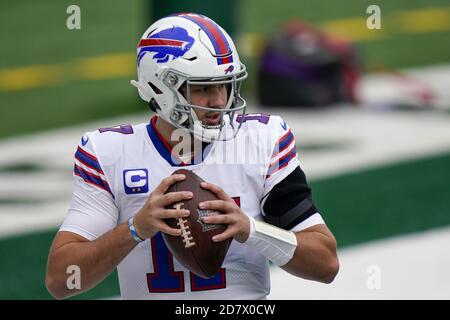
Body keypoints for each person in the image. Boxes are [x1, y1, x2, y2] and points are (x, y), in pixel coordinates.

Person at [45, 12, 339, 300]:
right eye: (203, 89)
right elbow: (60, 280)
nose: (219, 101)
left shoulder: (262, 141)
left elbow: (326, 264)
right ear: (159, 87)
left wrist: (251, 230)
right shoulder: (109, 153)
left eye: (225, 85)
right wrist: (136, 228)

## DIRECTIONS
A verbatim copy of every record is to be produced, and pictures are to be excluded from it.

## RESPONSE AREA
Body keypoints for each person in the image. Boxes are [x1, y1, x2, y2] and points are (x, y), in pixel coordinates.

Person at [45, 12, 339, 300]:
right eye: (203, 89)
right elbow: (60, 280)
nose: (219, 101)
left shoulder: (262, 141)
left elbow: (326, 264)
right ear: (159, 87)
left wrist: (251, 230)
right shoulder: (109, 153)
left eye: (225, 85)
right wrist: (136, 228)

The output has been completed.